In Brief

  • Challenge: 2050 Challenge
  • Challenge type: National Challenge Fund
  • Status: Active

The Challenge

Our electricity supplies are becoming more dependent on renewable energy sources, which is a positive move, but some of these sources do not deliver power on a constant basis. To make sure that the national grid does not run short of power, additional services are needed to balance supply and demand.

Grid operators have a number of options available to balance the power grid, including: reducing generation, back-up technologies (e.g. gas turbines), managing demand, interconnections, and energy storage technologies.

The main technology currently available to conveniently store large quantities of energy is Pumped Hydro Storage (PHS). This works by having a power station operating cyclically to pump water to an upper reservoir when excess electricity is available and then releasing the same volume of water back into the lower reservoir thanks to its hydraulic pumps operating as turbines (changing the potential energy in the upper reservoir to kinetic energy and thus generating electricity).

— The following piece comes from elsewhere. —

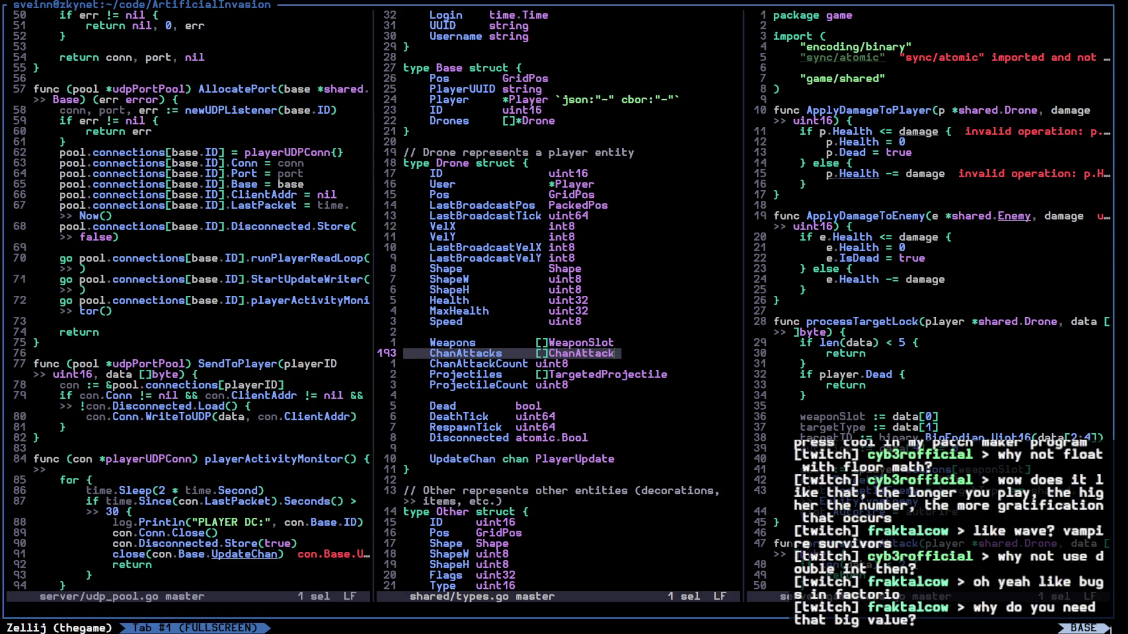
key("k")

However, conventional large scale PHS is expensive and comes with significant impacts on the environment and a requirement for a unique topography, limiting its viability. Our team is responding to the need for alternative PHS technology that can overcome these high costs and environmental impacts to provide a sustainable means of balancing the power grid.

The Solution

The SubScrewHydro hydro project provides a solution to this challenge by developing new micro-scale, fish friendly, and sea-water resistant turbines.

Micro-scale hydropower removes some of the environmental challenges associated with PHS at a larger scale.

SubScrewHydro adopts a particular low-cost technology called pump-as-turbines whereby commercial pumps are reversed to operate as turbines saving significant costs. Here we will convert fish pumps designed for the pumping of fish in the fisheries sectors without injuring them to turbines creating an environmentally friendly hydropower device.

Finally, these pump-as-turbines will be sea-water resistant enabling the use of seawater for energy storage and increasing the number of potential locations with the required topography to produce PHS.

The Team

  • Team Lead: Professor Aonghus McNabola, Dept of Civil, Structural and Environmental Engineering, Trinity College Dublin.
  • Team Co-Lead: Prof Mary Kelly Quinn, University College Dublin

Societal Impact champion:

  • Dr Miguel Crespo Chacon, Easy Hydro Ltd.